Wonder Woman: Warbringer ★★★☆☆
Genre(s) | Fantasy, Young Adult, Superhero
Goodreads Rating | 4.21
Humpo Show Rating | 3.25
Published | 2017
Publisher | Penguin Random House
Princess Diana longs to prove herself to her legendary warrior sisters. But when the opportunity finally comes, she throws away her chance at glory and breaks Amazon law—risking exile—to save a mortal. Diana will soon learn that she has rescued no ordinary girl, and that with this single brave act, she may have doomed the world. Diana and the mortal girl she saved, Alia, will face an army of enemies—mortal and divine—determined to either destroy or possess the Warbringer. Tested beyond the bounds of their abilities, Diana and Alia must find a way to unleash hidden strengths and forge an unlikely alliance. Because if they have any hope of saving both their worlds, they will have to stand side by side against the tide of war.

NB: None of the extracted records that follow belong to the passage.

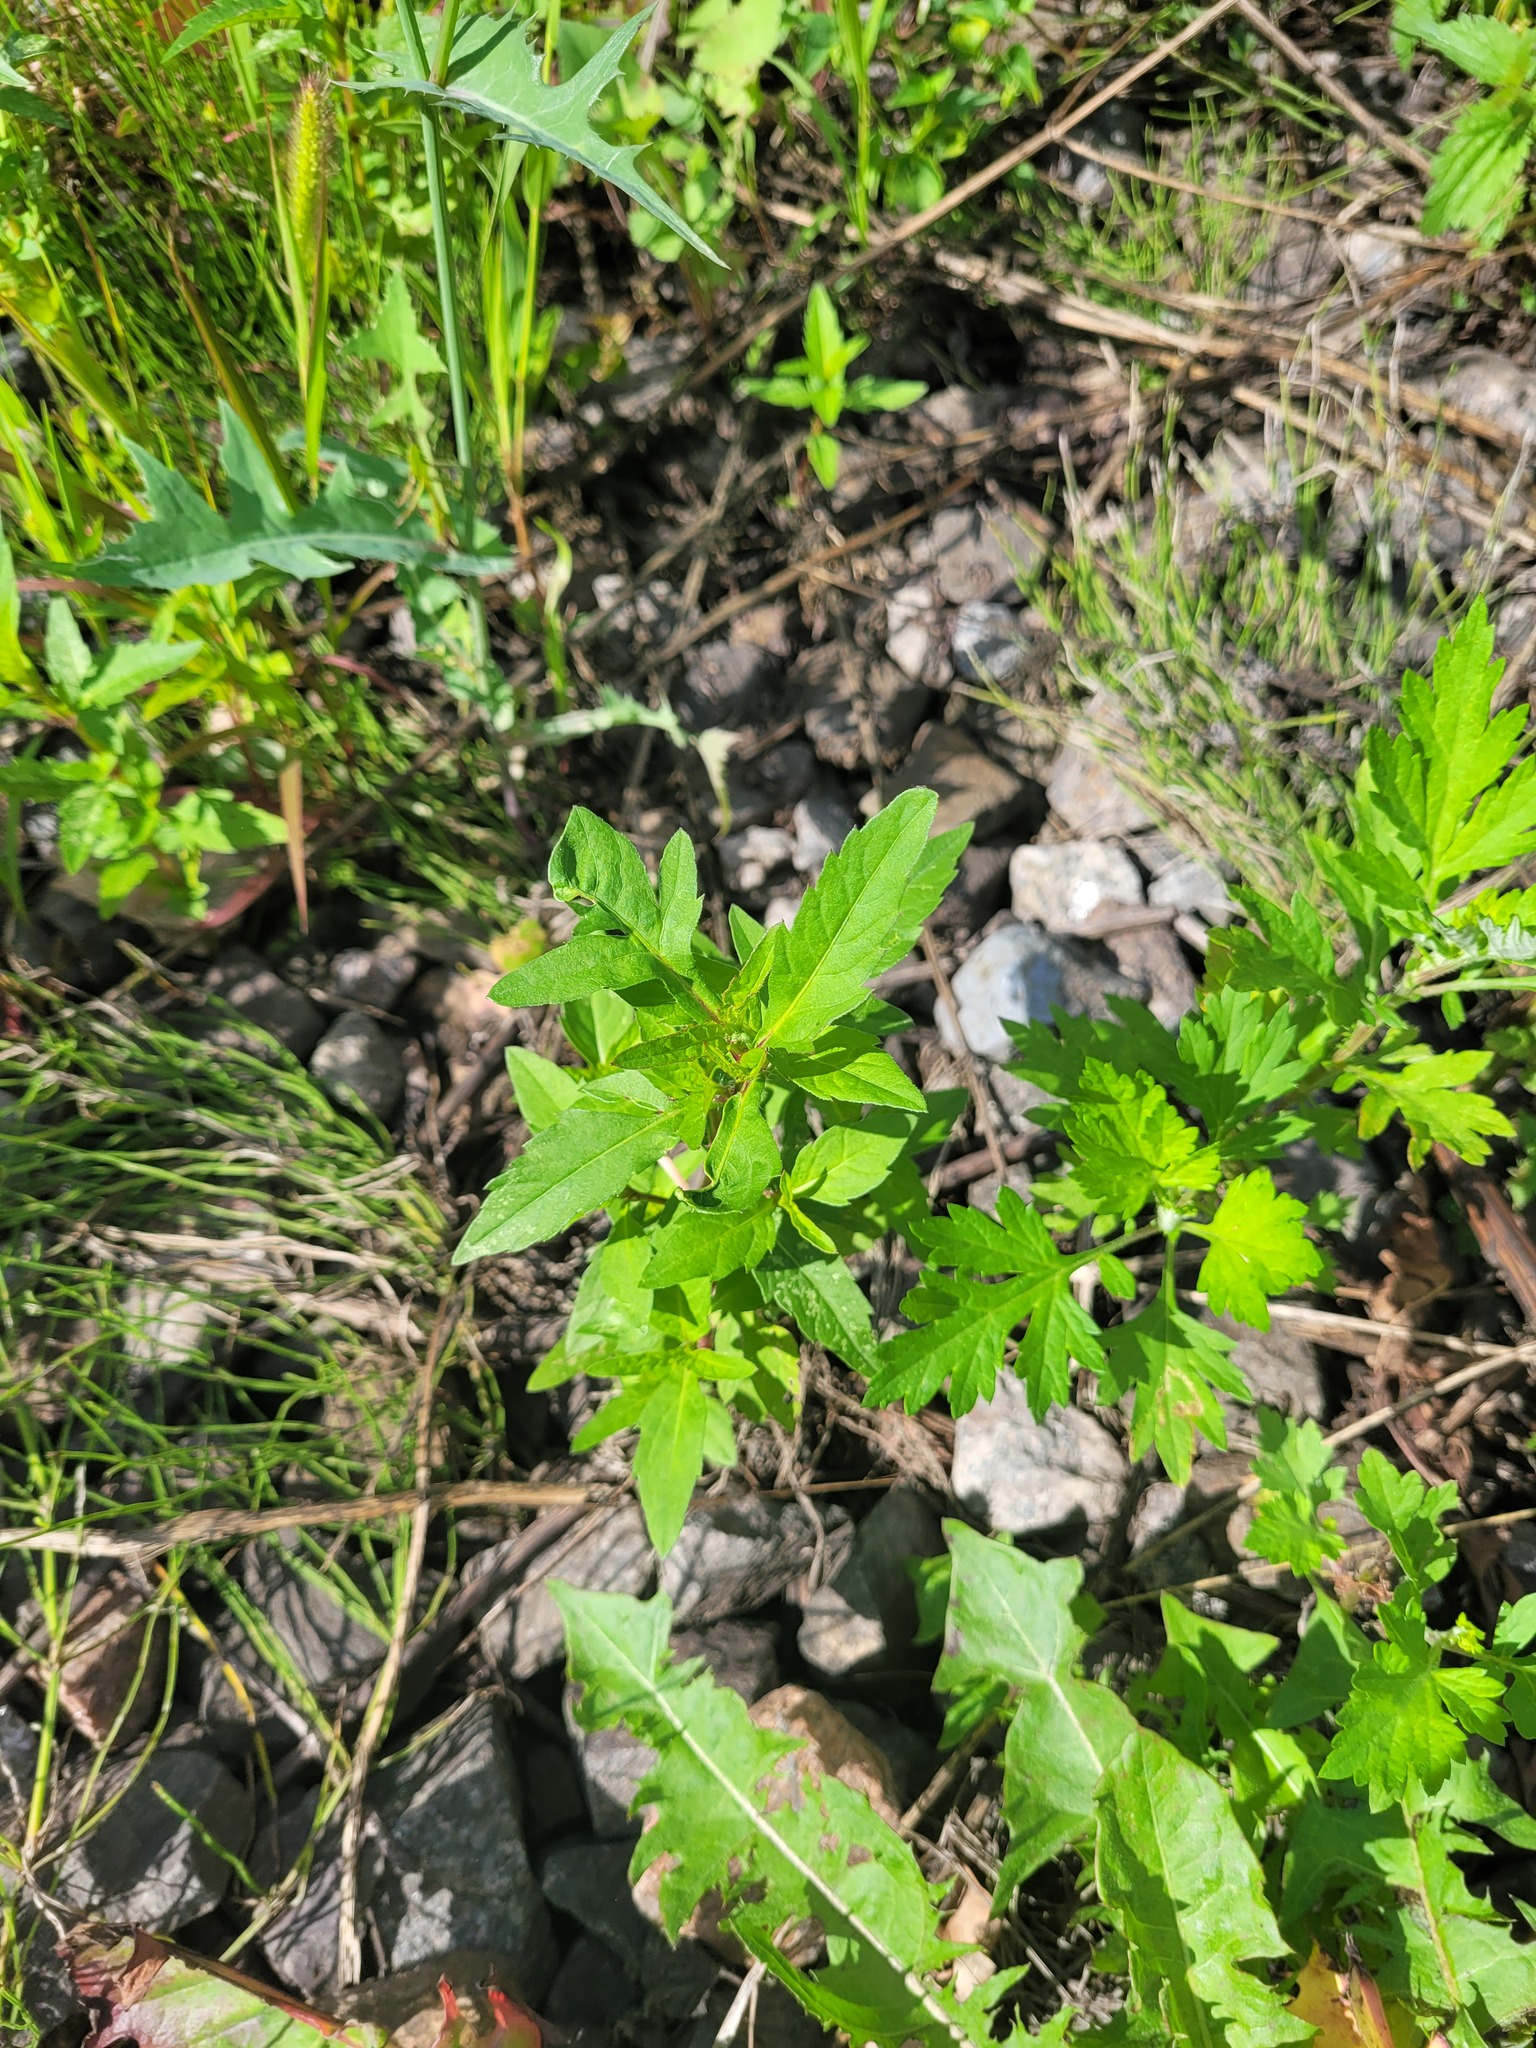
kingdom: Plantae
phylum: Tracheophyta
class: Magnoliopsida
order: Asterales
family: Asteraceae
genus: Bidens
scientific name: Bidens tripartita
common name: Trifid bur-marigold
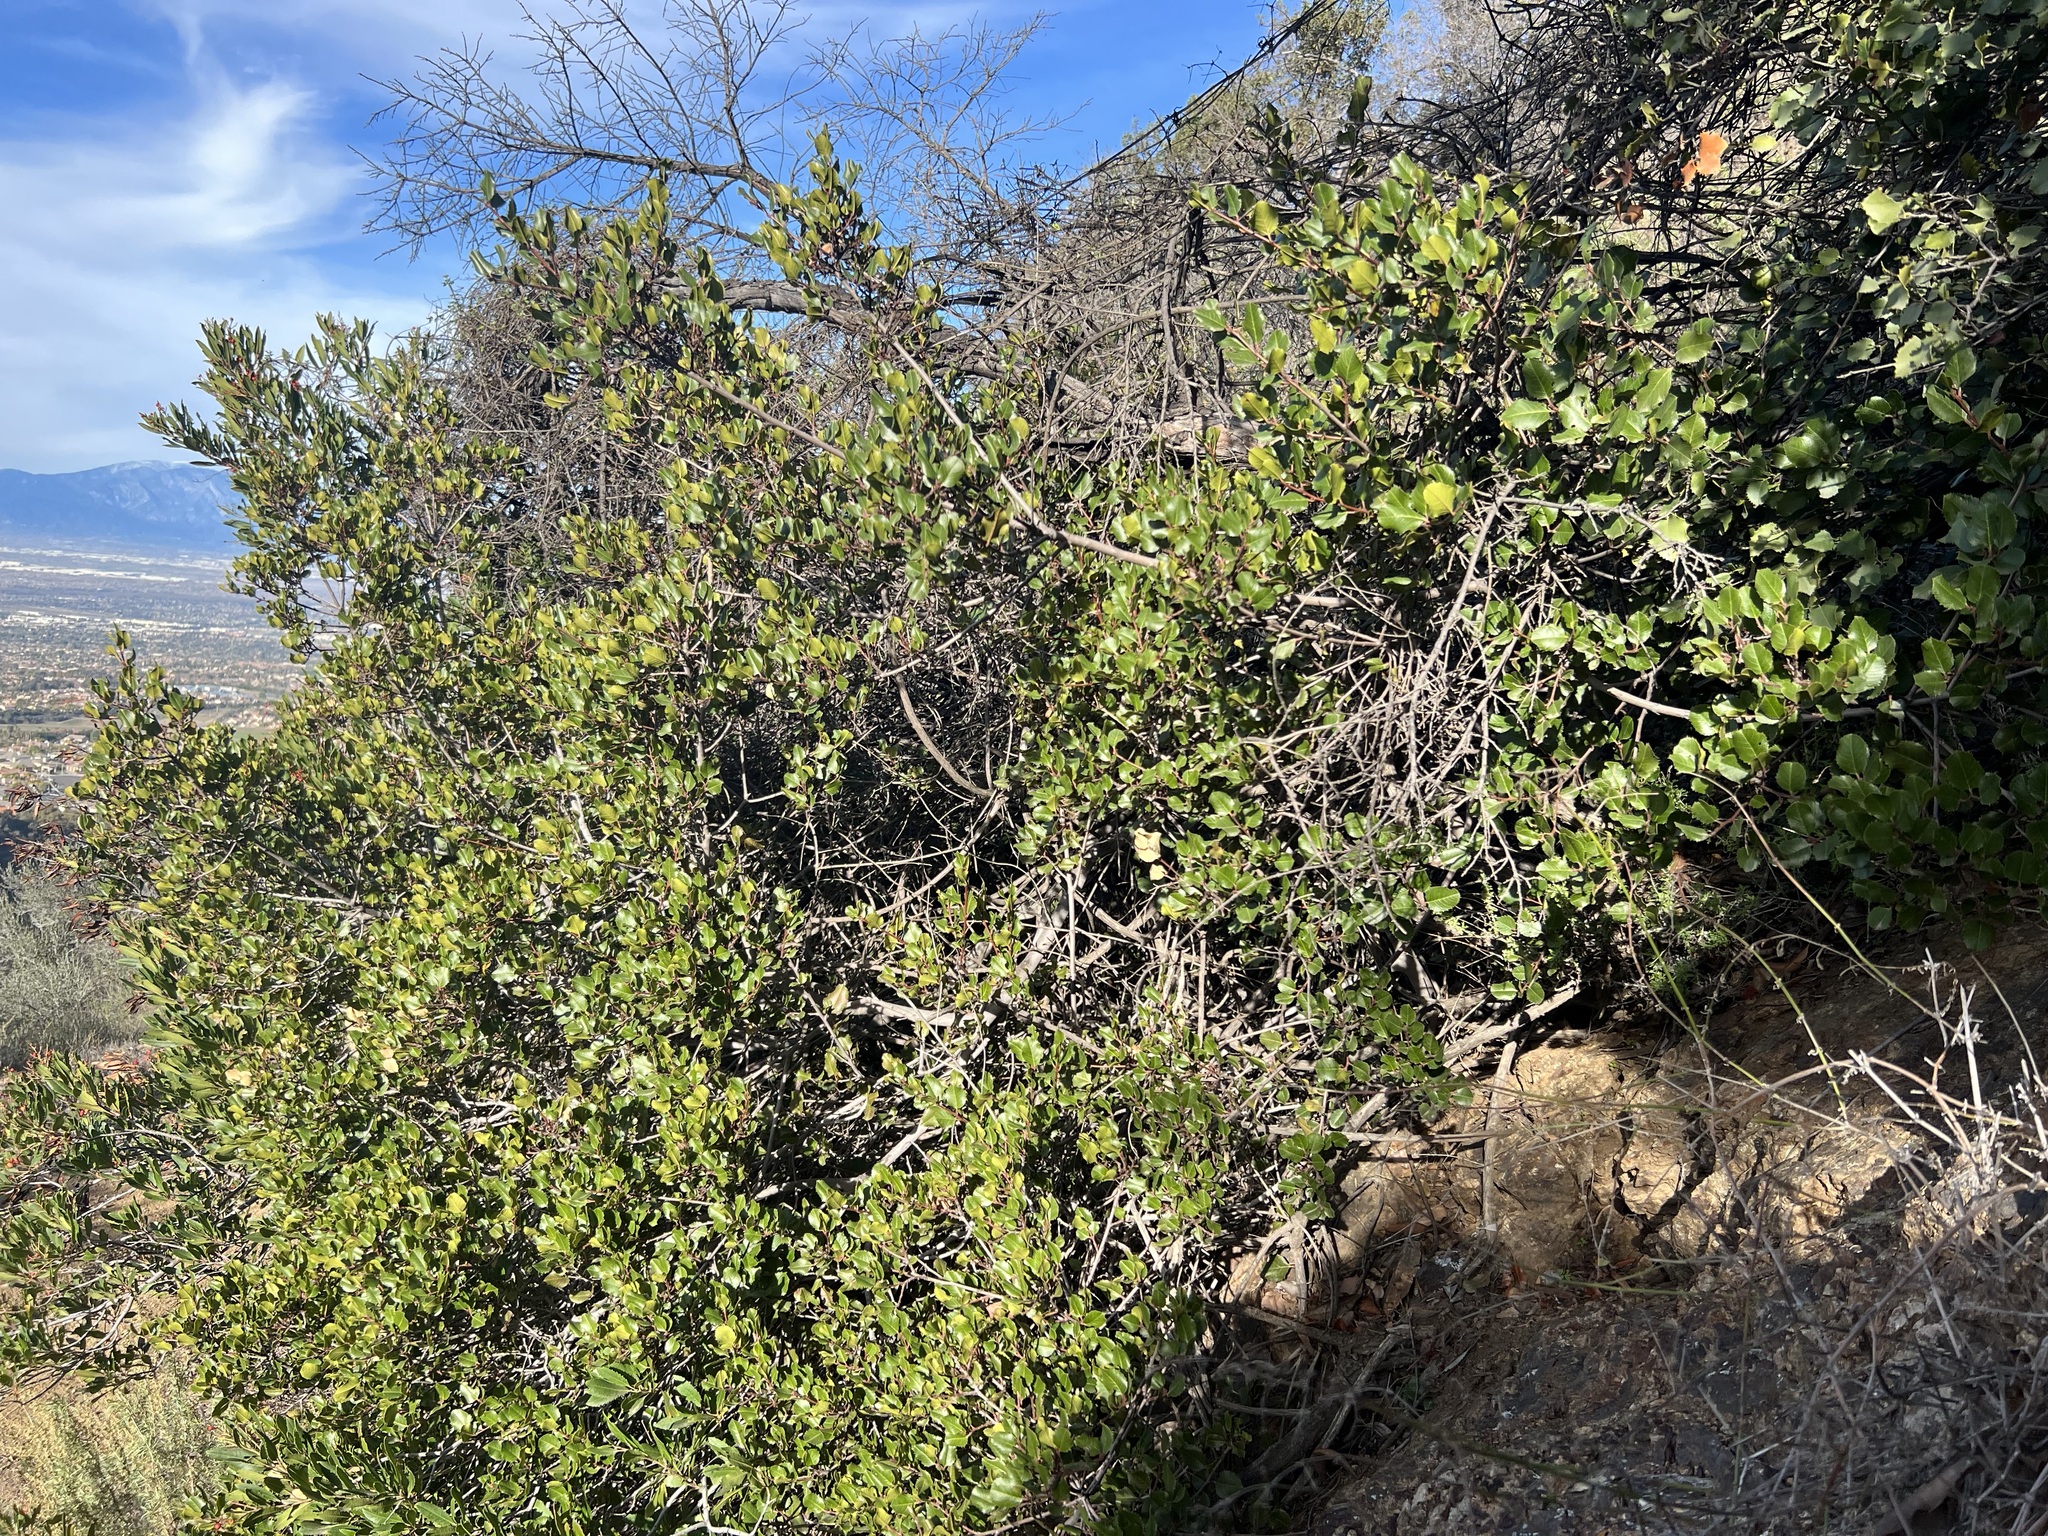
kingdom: Plantae
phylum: Tracheophyta
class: Magnoliopsida
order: Rosales
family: Rhamnaceae
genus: Endotropis
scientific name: Endotropis crocea
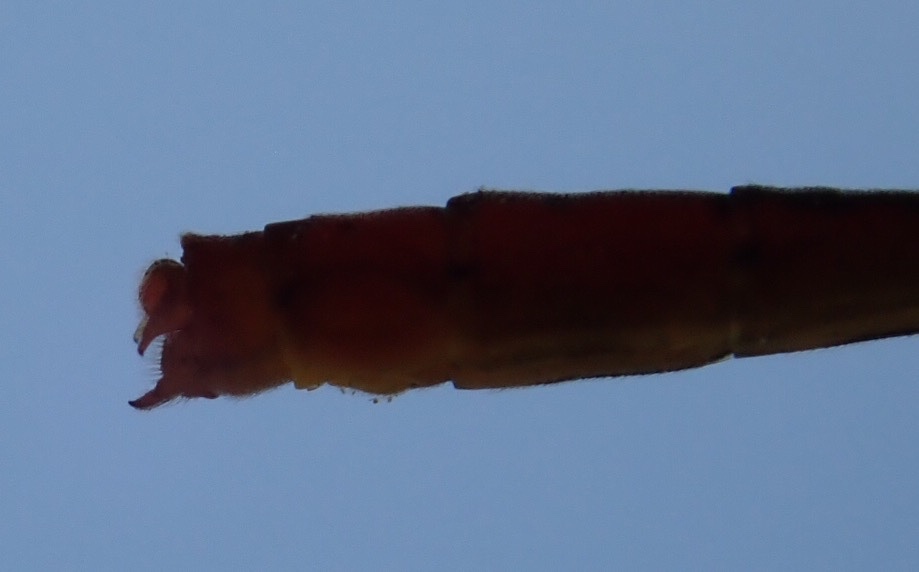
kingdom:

One of the books of 2017 that I was looking forward to reading the most, Wonder Woman: Warbringer by Leigh Bardugo is a decent superhero novel that has a good blend of Greek mythology and 21st century action. Bardugo’s writing style is on show, but slightly tempered to fit with the modern-day setting. Themyscira is described eloquently, and Diana’s position on the island is also detailed very well, but once in the modern world of New York the writing doesn’t leap off the page like it does in the later stages where they reach Greece.
The dialogue was cringe-worthy- the group of characters were meant to be 17, but they were talking as if they were 12. The “bubble bubble” pinky thing was very grating, and the “banter” that Nim and Theo barely raised a smile, let alone a laugh. I would have liked if Alia, Jason, Nim and Theo were better written, as they seemed to be unrealistic, as each of them seem to be geniuses in their own field, which just so happened to fit the storyline- of course one of them is a computer-whizz-kid who can hack any system. Meh.
One of the pitfalls that Warbringer suffers from is the fact that the 2017 blockbuster film Wonder Woman was absolutely brilliant, and Leigh Bardugo’s Six of Crows duology is one of the best YA Fantasy series ever. This book simply didn’t live up to those high standards.
Warbringer is an engaging superhero novel that is written well, and will satisfy plenty of Bardugo and Wonder Woman fans with a decent storyline that makes use of both the ancient and modern worlds. I am unsure whether to continue reading the DC Icon books as the superhero genre seems better suited to the big screen rather than in a novel format.